WEST PALM BEACH, Fla. — A new concept to tackle homelessness is taking shape in West Palm Beach.
On Friday, Gulfstream Goodwill broke ground on a brand new home that will house people with developmental disabilities and keep them off the streets.
It’s called The Home at Tamarind and will be constructed at Tamarind and 20th Street.
Goodwill leaders said the cure to homelessness could be as simple as finding a home.
“We're going to provide them case management, employment services, education and training," Keith Kennedy, Gulfstream Goodwill CEO, said of the new project.
It'll house six homeless or near homeless people with developmental disabilities — including mental illness. The project has a total cost of $1 million.
“This a role model for the rest of the country to see," said Kennedy.
Eligible clients will be directed to the program in the first place through shelters in the city like the Lewis Center. Each person will be given the time they need to eventually live on their own.
“Get them to where they're in a place where they can move out of the home because they have moved into sustainable employment," said Kennedy.
Goodwill leaders said one of their biggest struggles in launching these projects is finding land. In this project, both the city of West Palm Beach and leaders with Palm Beach County contributed land to be used.
Kennedy, who recently moved from Atlanta to work for Gulfstream Goodwill, is all too familiar with the battle against homelessness and said those partnerships are important.
“As an outsider coming in, I believe the public-private partnerships that are occurring in this community rival any that I've ever seen in this entire country," he said.
We asked county and city leaders about the concerns over homelessness, particularly in the downtown area where crime involving homeless people have been reported in the past year.

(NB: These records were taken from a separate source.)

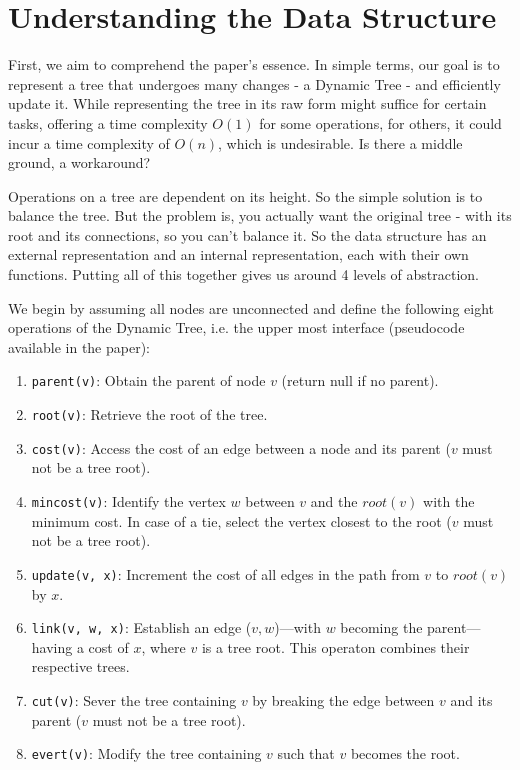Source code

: \documentclass[a4paper, 11pt]{article}
\begin{document}
\section{Understanding the Data Structure}
First, we aim to comprehend the paper's essence. In simple terms, our goal is to represent a tree that undergoes many changes - a Dynamic Tree - and efficiently update it. While representing the tree in its raw form might suffice for certain tasks, offering a time complexity $O(1)$ for some operations, for others, it could incur a time complexity of $O(n)$, which is undesirable. Is there a middle ground, a workaround?

Operations on a tree are dependent on its height. So the simple solution is to balance the tree. But the problem is, you actually want the original tree - with its root and its connections, so you can’t balance it. So the data structure has an external representation and an internal representation, each with their own functions. Putting all of this together gives us around 4 levels of abstraction.

We begin by assuming all nodes are unconnected and define the following eight operations of the Dynamic Tree, i.e. the upper most interface (pseudocode available in the paper):
\begin{enumerate}
    \item \texttt{parent(v)}: Obtain the parent of node \(v\) (return null if no parent).
    \item \texttt{root(v)}: Retrieve the root of the tree.
    \item \texttt{cost(v)}: Access the cost of an edge between a node and its parent (\(v\) must not be a tree root).
    \item \texttt{mincost(v)}: Identify the vertex \(w\) between \(v\) and the $root(v)$ with the minimum cost. In case of a tie, select the vertex closest to the root (\(v\) must not be a tree root).
    \item \texttt{update(v, x)}: Increment the cost of all edges in the path from \(v\) to $root(v)$ by \(x\).
    \item \texttt{link(v, w, x)}: Establish an edge (\(v, w\))—with \(w\) becoming the parent—having a cost of \(x\), where \(v\) is a tree root. This operaton combines their respective trees.
    \item \texttt{cut(v)}: Sever the tree containing \(v\) by breaking the edge between \(v\) and its parent (\(v\) must not be a tree root).
    \item \texttt{evert(v)}: Modify the tree containing \(v\) such that \(v\) becomes the root.
\end{enumerate}
\end{document}
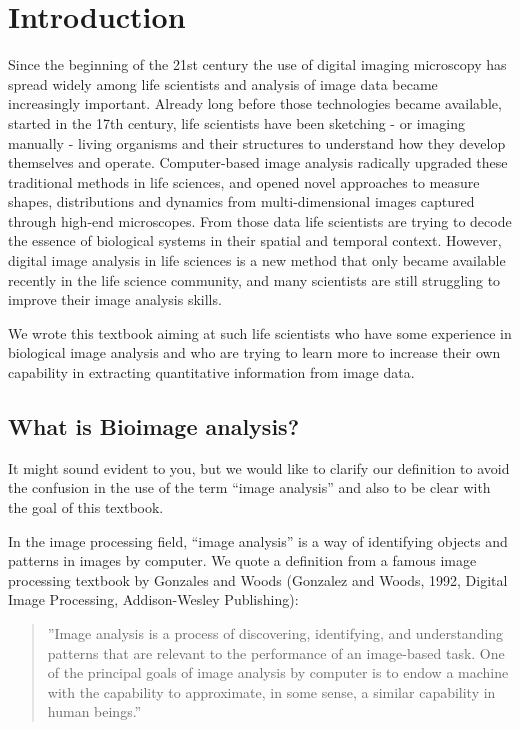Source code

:\section{Introduction}\label{introduction}

Since the beginning of the 21st century the use of digital imaging microscopy has spread widely among life scientists and analysis of image data became increasingly important. Already long before those technologies became available, started in the 17th century, life scientists have been sketching - or imaging manually - living organisms and their structures to understand how they develop themselves and operate.
Computer-based image analysis radically upgraded these
traditional methods in life sciences, and opened novel approaches to measure shapes, distributions and dynamics from multi-dimensional images captured through high-end microscopes. From those data life scientists are trying to
decode the essence of biological systems in their spatial and temporal context. However, digital image analysis in life sciences is a new method that only became available recently in the life science community, and many scientists are still struggling to improve their image analysis skills.

We wrote this textbook aiming at such life scientists who have some
experience in biological image analysis and who are trying to learn more to
increase their own capability in extracting quantitative information
from image data.

\subsection{What is Bioimage analysis?}\label{what-is-bioimage-analysis}

It might sound evident to you, but we would like
to clarify our definition to avoid the confusion in the use of the term
``image analysis'' and also to be clear with the goal of this textbook.

In the image processing field, ``image analysis'' is a way of
identifying objects and patterns in images by computer. We quote a definition from
a famous image processing textbook by Gonzales and Woods (Gonzalez and Woods,
1992, Digital Image Processing, Addison-Wesley Publishing):

\begin{quote}
''Image analysis is a process of discovering, identifying, and
understanding patterns that are relevant to the performance of an
image-based task. One of the principal goals of image analysis by
computer is to endow a machine with the capability to approximate, in
some sense, a similar capability in human beings.'' 
\end{quote}

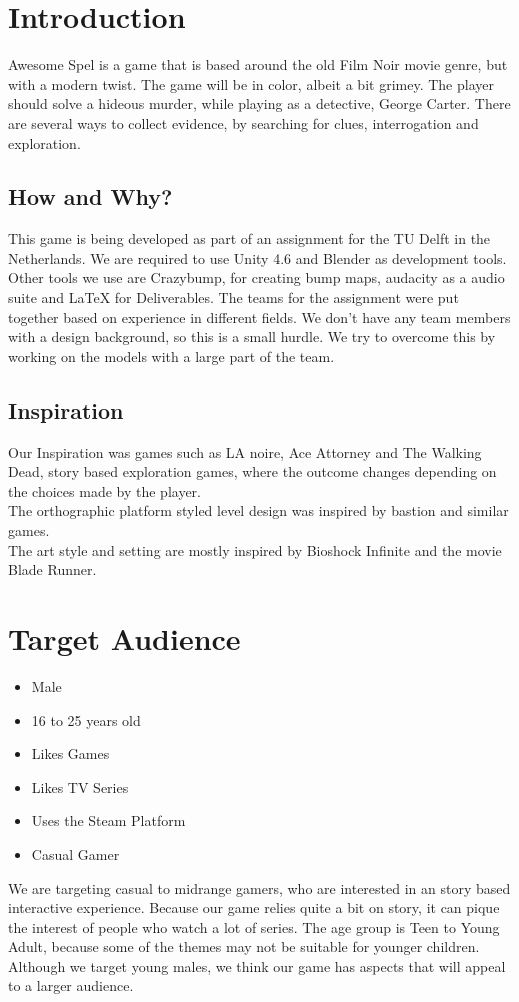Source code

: \documentclass{article}
\begin{document}
	\newpage

\section{Introduction}
	Awesome Spel is a game that is based around the old Film Noir movie genre, but with a modern twist. The game will be in color, albeit a bit grimey. The player should solve a hideous murder, while playing as a detective, George Carter. There are several ways to collect evidence, by searching for clues, interrogation and exploration.

	\subsection{How and Why?}
		This game is being developed as part of an assignment for the TU Delft in the Netherlands. We are required to use Unity 4.6 and Blender as development tools. Other tools we use are Crazybump, for creating bump maps, audacity as a audio suite and LaTeX for Deliverables. The teams for the assignment were put together based on experience in different fields. We don't have any team members with a design background, so this is a small hurdle. We try to overcome this by working on the models with a large part of the team.

	\subsection{Inspiration}
		Our Inspiration was games such as LA noire, Ace Attorney and The Walking Dead, story based exploration games, where the outcome changes depending on the choices made by the player.\\
		The orthographic platform styled level design was inspired by bastion and similar games.\\
		The art style and setting are mostly inspired by Bioshock Infinite and the movie Blade Runner.
\section{Target Audience}
	\begin{itemize}
		\item Male
		\item 16 to 25 years old
		\item Likes Games
		\item Likes TV Series
		\item Uses the Steam Platform
		\item Casual Gamer
	\end{itemize}
	We are targeting casual to midrange gamers, who are interested in an story based interactive experience. Because our game relies quite a bit on story, it can pique the interest of people who watch a lot of series. The age group is Teen to Young Adult, because some of the themes may not be suitable for younger children. Although we target young males, we think our game has aspects that will appeal to a larger audience.
\end{document}
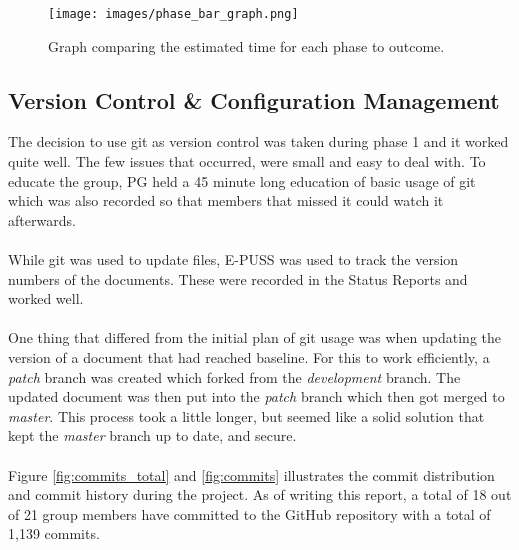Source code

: \documentclass{article}
\begin{document}
        \begin{figure}[!htb]
            \centering
              \texttt{[image: images/phase\_bar\_graph.png]}
              \caption{Graph comparing the estimated time for each phase to outcome. }\label{fig:schedule}
            \endminipage\hfill
        \end{figure}
      
      \subsection{Version Control \& Configuration Management \label{cm}}
        The decision to use git as version control was taken during phase 1
        and it worked quite well. The few issues that occurred, were small and easy to deal with.
        To educate the group, PG held a 45 minute long education of basic usage of git which was also
        recorded so that members that missed it could watch it afterwards.
        \\ \\
        While git was used to update files, E-PUSS was used to track the version numbers
        of the documents. These were recorded in the Status Reports and worked well.
        \\ \\
        One thing that differed from the initial plan of git usage was when updating
        the version of a document that had reached baseline. For this to work efficiently,
        a \emph{patch} branch was created which forked from the \emph{development} branch.
        The updated document was then put into the \emph{patch} branch which then got merged %
        to \emph{master}. This process took a little longer, but seemed like a solid solution that kept the \emph{master} branch up to date, and secure.
        \\ \\
        Figure \ref{fig:commits_total} and \ref{fig:commits} illustrates the commit distribution
        and commit history during the project. As of writing this report, a total of 18 out of 21 group members have committed to the GitHub repository with a total of 1,139 commits.
        
\end{document}
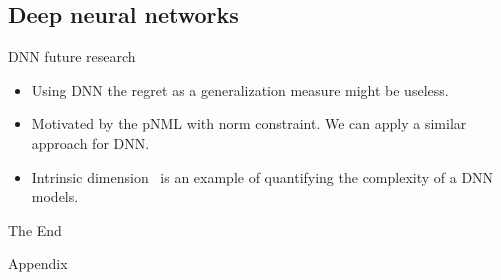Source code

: \documentclass[aspectratio=169]{beamer}
\newcommand{\backupbegin}{
   \newcounter{finalframe}
   \setcounter{finalframe}{\value{framenumber}}
}
\begin{document}
\subsection{Deep neural networks}
\begin{frame}{DNN future research}
\begin{itemize}
\setlength\itemsep{2em}
\item Using DNN the regret as a generalization measure might be useless.
\item Motivated by the pNML with norm constraint. We can apply a similar approach for DNN. 
\item Intrinsic dimension~ is an example of quantifying the complexity of a DNN models.
\end{itemize}
\end{frame}



\begin{frame}
\Huge{\centerline{The End}}
\end{frame}


\backupbegin
\begin{frame}[c]
\begin{center}
\Huge Appendix
\end{center}
\end{frame}
\end{document}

The answer -- fund projects like this one.
"Palm Beach County dedicated over $100,000 funds for this project," said Palm Beach County mayor Mack Bernard. "We've been working to get more people off the streets and create more homes in Palm Beach County...we're going tackle it one place at a time, one section at a time."
Mayor Jeri Muoio said they're working to set aside land and help with permitting fees for organizations like Goodwill to solve these problems. The city also has two homeless engagement teams, one focusing on downtown and the other focusing on the rest of the city.
"So they're out there every day, talking with the homeless people and trying to get them into placement into programs, into a home," she said.
The city dedicated $250,000 of State Housing Initiatives Partnership (SHIP) funds toward The Home at Tamarind.
“We need to have more places for homeless people to live," she said. "And what we need to do is provide homes for these people. This is a start."
We're told it will take about nine months to a year for construction work. The facility should be open sometime in early 2020.